--- WORK INSTRUCTION ---
An exact restatement of the data below, with the pictures removed, is the required answer.

--- SUPPLIED RECORDS ---
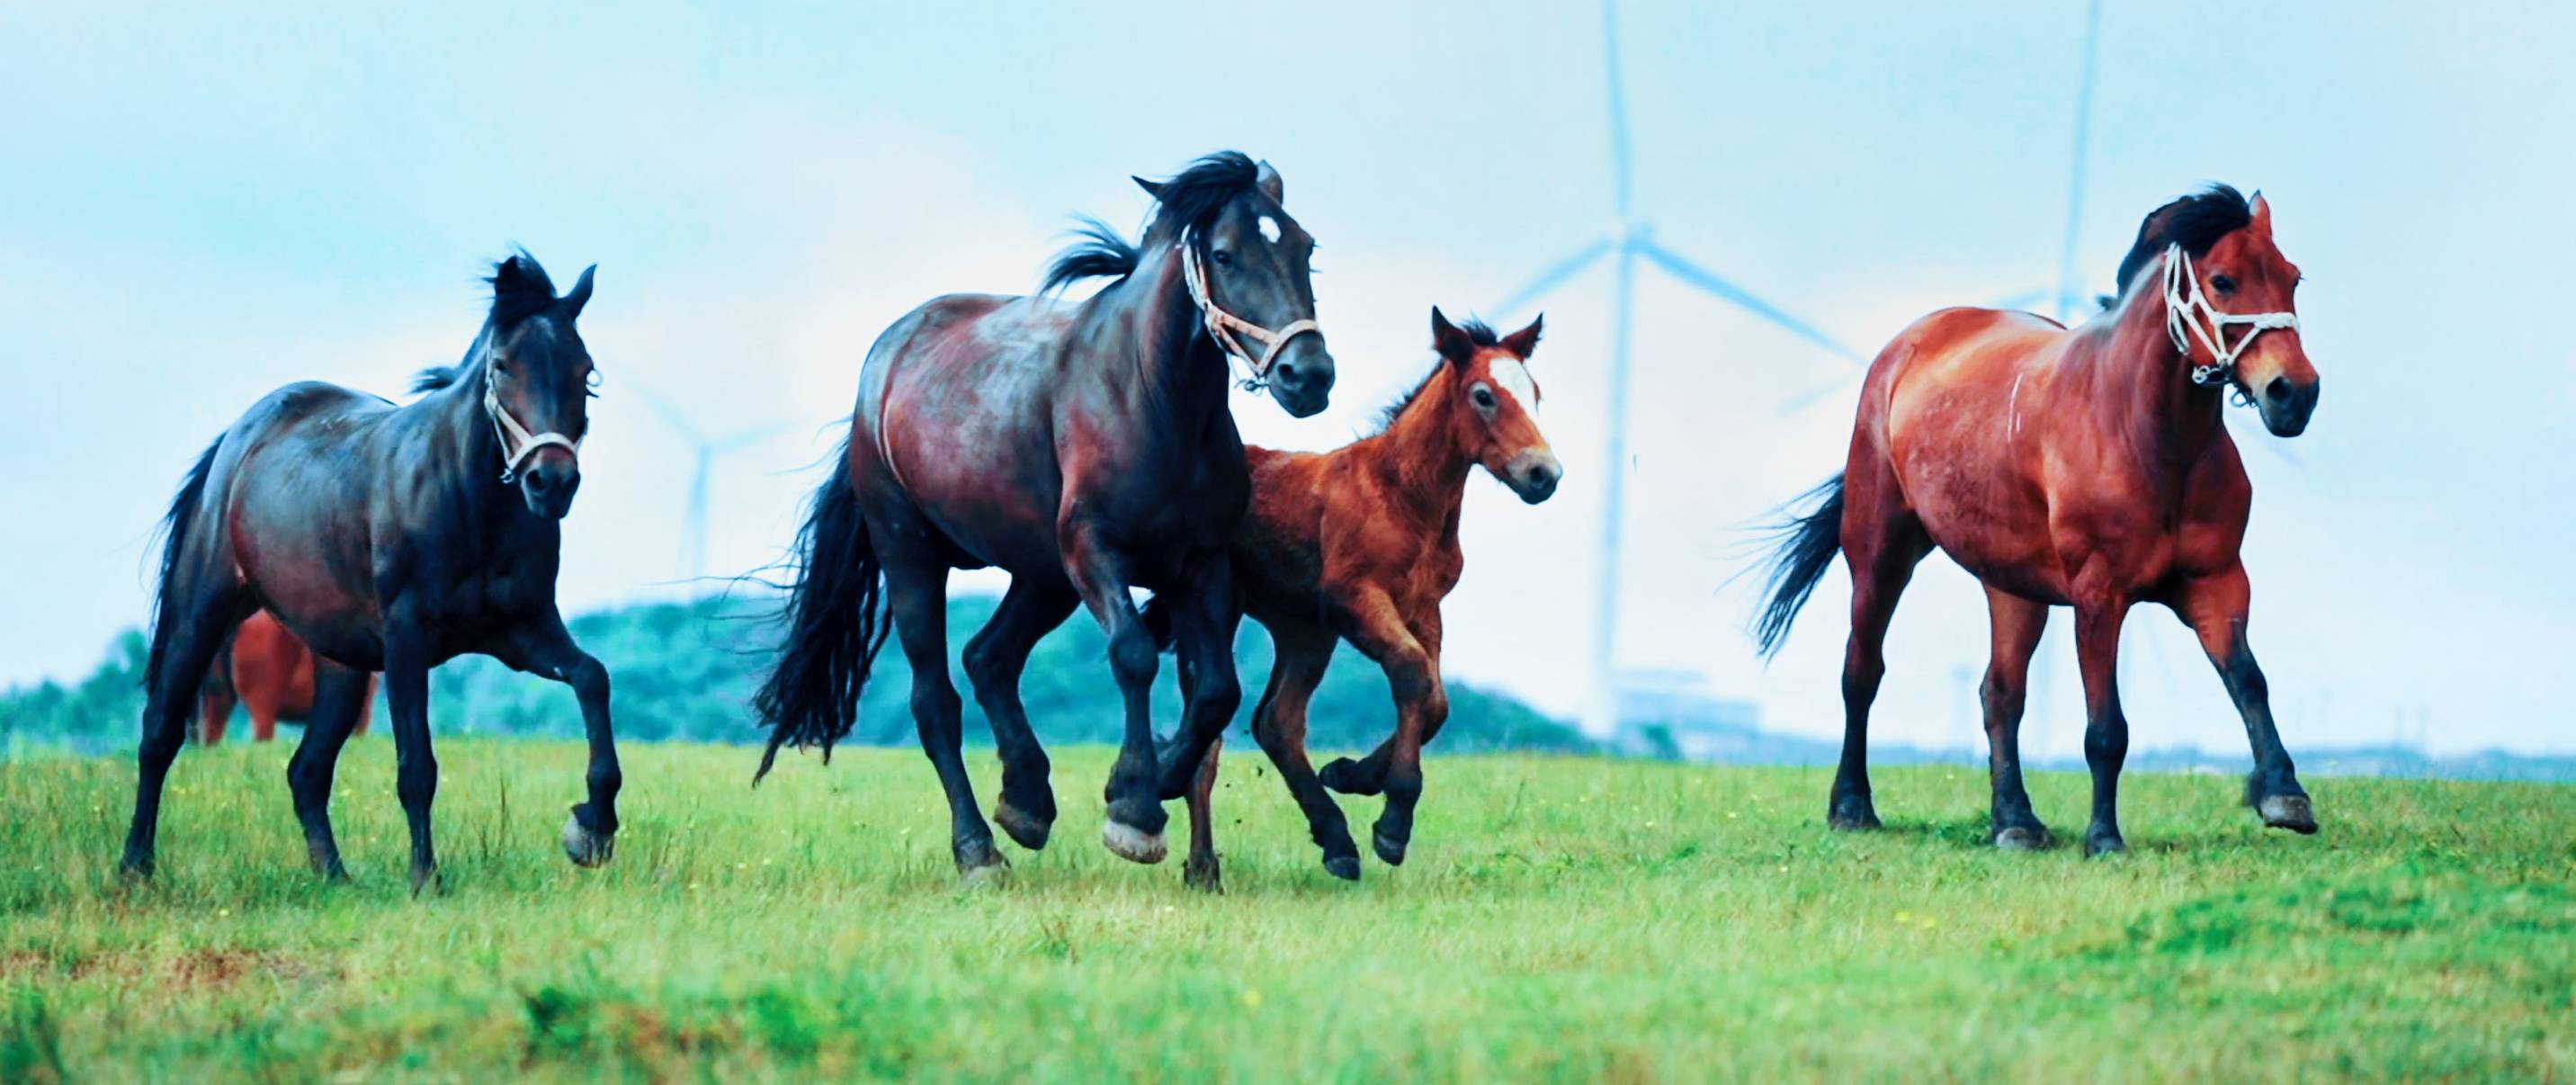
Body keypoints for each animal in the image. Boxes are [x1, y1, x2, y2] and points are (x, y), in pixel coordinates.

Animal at [752, 149, 1339, 881]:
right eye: (1226, 255)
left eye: (1305, 248)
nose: (1308, 375)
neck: (1151, 400)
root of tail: (882, 367)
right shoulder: (1094, 550)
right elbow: (1133, 655)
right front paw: (1134, 811)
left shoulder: (1200, 566)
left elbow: (1216, 692)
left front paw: (1150, 784)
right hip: (912, 554)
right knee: (934, 698)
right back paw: (978, 849)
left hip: (1041, 575)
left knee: (988, 659)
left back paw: (1027, 803)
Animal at [1179, 304, 1555, 886]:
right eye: (1483, 395)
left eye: (1533, 392)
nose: (1543, 474)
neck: (1402, 496)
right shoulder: (1354, 598)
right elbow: (1411, 672)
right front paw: (1393, 823)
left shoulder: (1424, 609)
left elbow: (1437, 699)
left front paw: (1351, 773)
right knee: (1215, 731)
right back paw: (1205, 865)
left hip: (1302, 629)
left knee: (1276, 722)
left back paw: (1331, 841)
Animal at [1761, 185, 2329, 856]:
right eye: (2223, 280)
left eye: (2292, 278)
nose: (2294, 394)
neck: (2142, 433)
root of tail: (1907, 346)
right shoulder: (2099, 595)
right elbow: (2106, 727)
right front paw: (2104, 838)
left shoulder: (2216, 581)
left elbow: (2248, 679)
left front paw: (2284, 794)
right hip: (1880, 555)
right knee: (1862, 672)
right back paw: (1852, 805)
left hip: (2013, 589)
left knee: (1999, 694)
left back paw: (2014, 820)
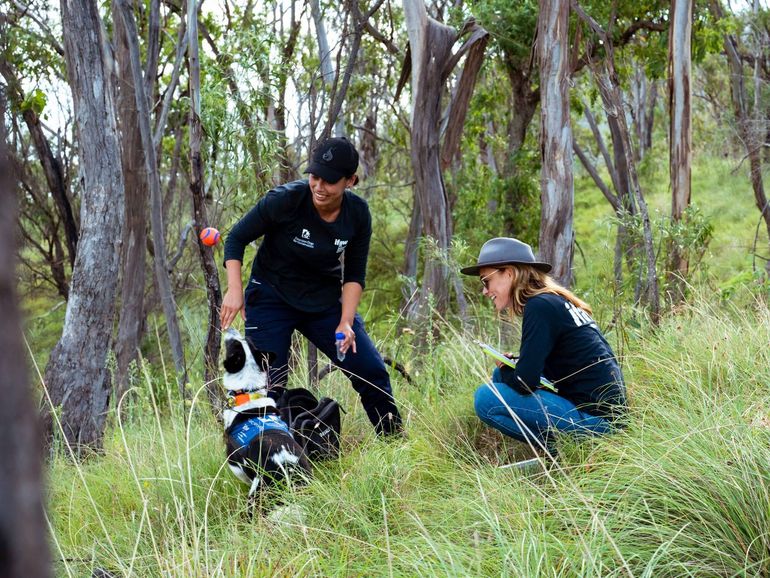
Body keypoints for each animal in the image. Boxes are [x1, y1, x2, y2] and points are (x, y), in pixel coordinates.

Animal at [220, 326, 310, 498]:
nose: (230, 328)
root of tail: (286, 466)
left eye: (233, 344)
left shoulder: (233, 459)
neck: (248, 393)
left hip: (258, 492)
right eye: (247, 340)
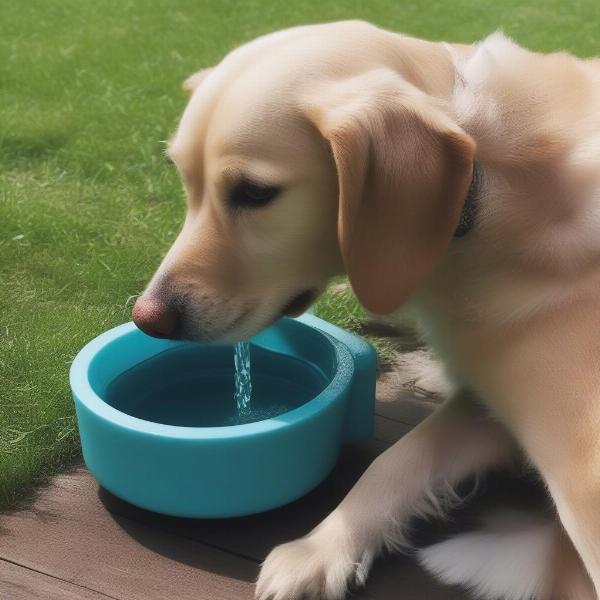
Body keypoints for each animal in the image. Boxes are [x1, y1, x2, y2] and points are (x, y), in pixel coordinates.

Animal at [131, 19, 600, 600]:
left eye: (255, 193)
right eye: (184, 181)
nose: (148, 318)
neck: (490, 185)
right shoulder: (489, 407)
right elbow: (395, 459)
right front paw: (321, 547)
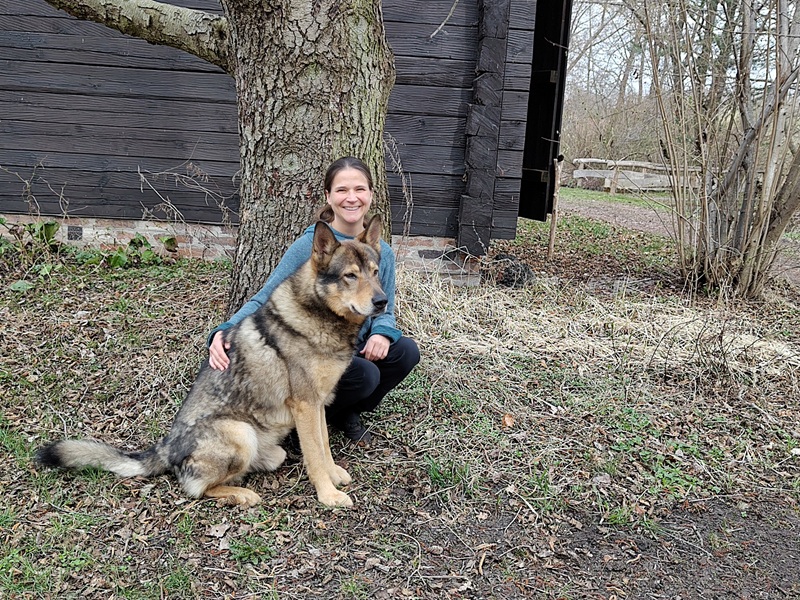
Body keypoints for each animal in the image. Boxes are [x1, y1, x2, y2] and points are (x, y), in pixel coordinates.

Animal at [35, 216, 387, 508]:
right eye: (350, 276)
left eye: (374, 272)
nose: (382, 301)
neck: (319, 315)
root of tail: (166, 447)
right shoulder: (305, 405)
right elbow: (315, 455)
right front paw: (328, 494)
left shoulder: (318, 404)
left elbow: (324, 445)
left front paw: (334, 474)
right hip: (239, 433)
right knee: (196, 489)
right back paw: (241, 494)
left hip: (268, 448)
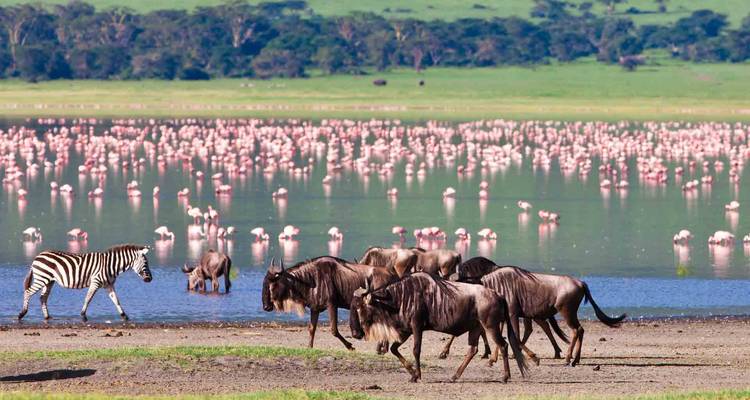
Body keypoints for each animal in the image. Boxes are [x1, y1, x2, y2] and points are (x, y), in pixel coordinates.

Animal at [18, 244, 153, 322]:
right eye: (146, 263)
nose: (150, 279)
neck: (111, 265)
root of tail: (38, 256)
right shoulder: (96, 282)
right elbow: (88, 298)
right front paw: (83, 316)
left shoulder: (109, 285)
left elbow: (116, 300)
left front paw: (124, 316)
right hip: (42, 278)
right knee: (28, 292)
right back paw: (21, 314)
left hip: (49, 281)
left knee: (43, 297)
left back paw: (47, 317)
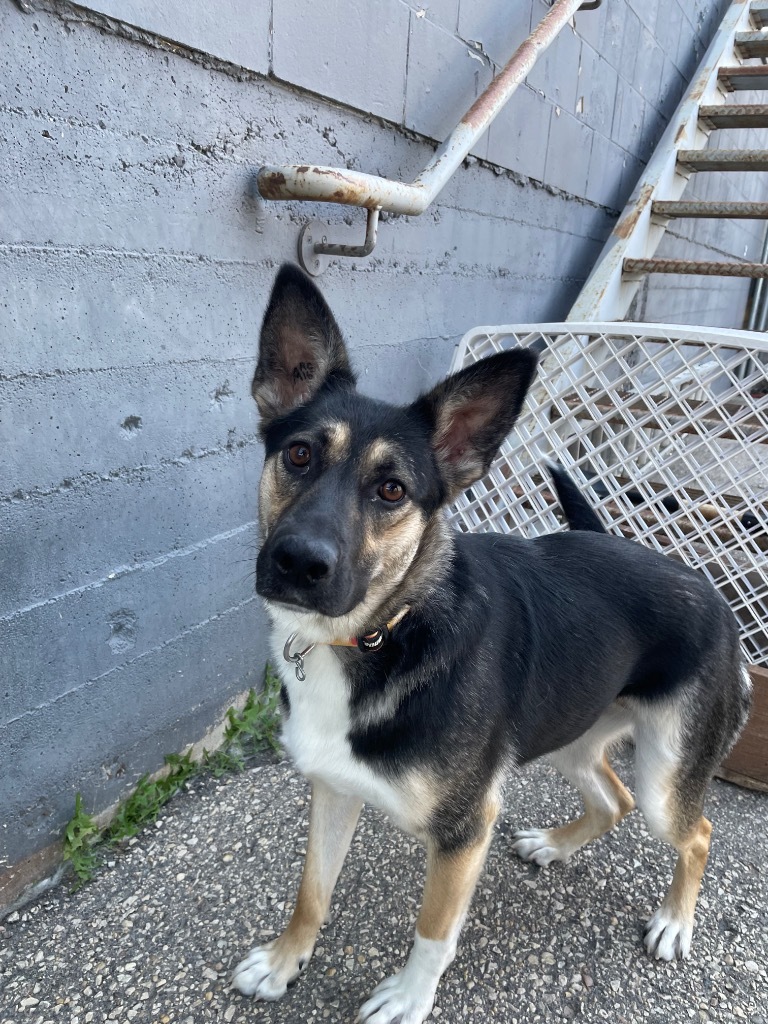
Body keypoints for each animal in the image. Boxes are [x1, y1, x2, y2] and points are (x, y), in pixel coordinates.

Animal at [233, 266, 753, 1024]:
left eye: (392, 490)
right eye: (298, 454)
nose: (300, 563)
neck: (390, 628)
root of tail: (711, 591)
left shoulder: (463, 831)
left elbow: (433, 930)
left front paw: (408, 998)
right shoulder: (332, 788)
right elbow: (312, 891)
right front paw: (283, 961)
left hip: (667, 773)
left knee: (697, 831)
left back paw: (675, 921)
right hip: (570, 729)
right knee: (614, 800)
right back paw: (556, 845)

--- WRITTEN SOLUTION ---
Body keypoints for each animal in the image. Boxes are [x1, y1, x2, y2] and points are (x, y), in pixel coordinates.

Animal at [752, 149, 1339, 881]:
right eye: (1226, 255)
left eye: (1305, 248)
nose: (1308, 375)
neck: (1151, 400)
root of tail: (882, 367)
right shoulder: (1094, 550)
right elbow: (1133, 655)
right front paw: (1134, 811)
left shoulder: (1200, 566)
left elbow: (1216, 692)
left front paw: (1150, 784)
right hip: (912, 554)
right knee: (934, 698)
right back paw: (978, 849)
left hip: (1041, 575)
left knee: (988, 659)
left back paw: (1027, 803)
Animal at [1179, 304, 1555, 886]:
right eye: (1483, 395)
left eye: (1533, 392)
nose: (1543, 474)
neck: (1402, 496)
right shoulder: (1354, 598)
right elbow: (1411, 672)
right front paw: (1393, 823)
left shoulder: (1424, 609)
left elbow: (1437, 699)
left front paw: (1351, 773)
right knee: (1215, 731)
right back paw: (1205, 865)
left hip: (1302, 629)
left knee: (1276, 722)
left back paw: (1331, 841)
Animal at [1761, 185, 2329, 856]:
right eye: (2223, 280)
left eye: (2292, 278)
nose: (2294, 394)
neck: (2142, 433)
root of tail: (1907, 346)
right shoulder: (2099, 595)
right elbow: (2106, 727)
right front paw: (2104, 838)
left shoulder: (2216, 581)
left elbow: (2248, 679)
left front paw: (2284, 794)
right hip: (1880, 555)
right knee: (1862, 672)
right back paw: (1852, 805)
left hip: (2013, 589)
left knee: (1999, 694)
left back paw: (2014, 820)
Body keypoints for each animal in the image. Boxes are [x1, y1, x2, y2] and points are (x, y), in pixel coordinates.

Animal at [220, 326, 310, 498]:
nose: (230, 328)
root of tail: (286, 466)
left eye: (233, 344)
left shoulder: (233, 459)
neck: (248, 393)
left hip: (258, 492)
right eye: (247, 340)
Body keypoints for each animal in the image. Boxes are [x1, y1, x2, y2] and points are (x, y), in pixel coordinates.

Animal at [131, 19, 600, 600]:
left eye: (255, 193)
right eye: (184, 181)
nose: (148, 318)
neck: (490, 185)
right shoulder: (489, 407)
right elbow: (395, 459)
right front paw: (321, 547)
Body keypoints for each animal in the image. Boxes are [x1, y1, x2, y2] and points are (x, y), in pixel coordinates.

Animal at [35, 216, 387, 508]:
right eye: (350, 276)
left eye: (374, 272)
nose: (382, 301)
neck: (319, 315)
root of tail: (166, 447)
right shoulder: (305, 405)
right elbow: (315, 455)
right front paw: (328, 494)
left shoulder: (318, 404)
left elbow: (324, 445)
left front paw: (334, 474)
right hip: (239, 433)
right knee: (196, 489)
right back paw: (241, 494)
left hip: (268, 448)
Body keypoints for each animal in the image. Boxes are [x1, y1, x2, y2] and points are (x, y), in pixel coordinates.

Animal at [18, 244, 153, 322]:
right eye: (146, 263)
nose: (150, 279)
neck: (111, 265)
root of tail: (38, 256)
right shoulder: (96, 282)
right elbow: (88, 298)
right front paw: (83, 316)
left shoulder: (109, 285)
left elbow: (116, 300)
left front paw: (124, 316)
right hip: (42, 278)
right knee: (28, 292)
right back paw: (21, 314)
left hip: (49, 281)
left knee: (43, 297)
left back paw: (47, 317)
Body keypoints for each animal in the image. Boxes are [x1, y1, x2, y2] and points are (x, y), in pixel coordinates.

Animal at [233, 266, 753, 1024]:
left eye: (392, 490)
right eye: (298, 454)
nose: (300, 563)
neck: (390, 628)
root of tail: (711, 591)
left shoulder: (463, 831)
left elbow: (433, 930)
left front paw: (408, 998)
right shoulder: (332, 788)
right elbow: (312, 891)
right front paw: (283, 961)
left hip: (667, 773)
left knee: (697, 831)
left back paw: (675, 921)
right hip: (570, 729)
right knee: (614, 800)
right back paw: (556, 845)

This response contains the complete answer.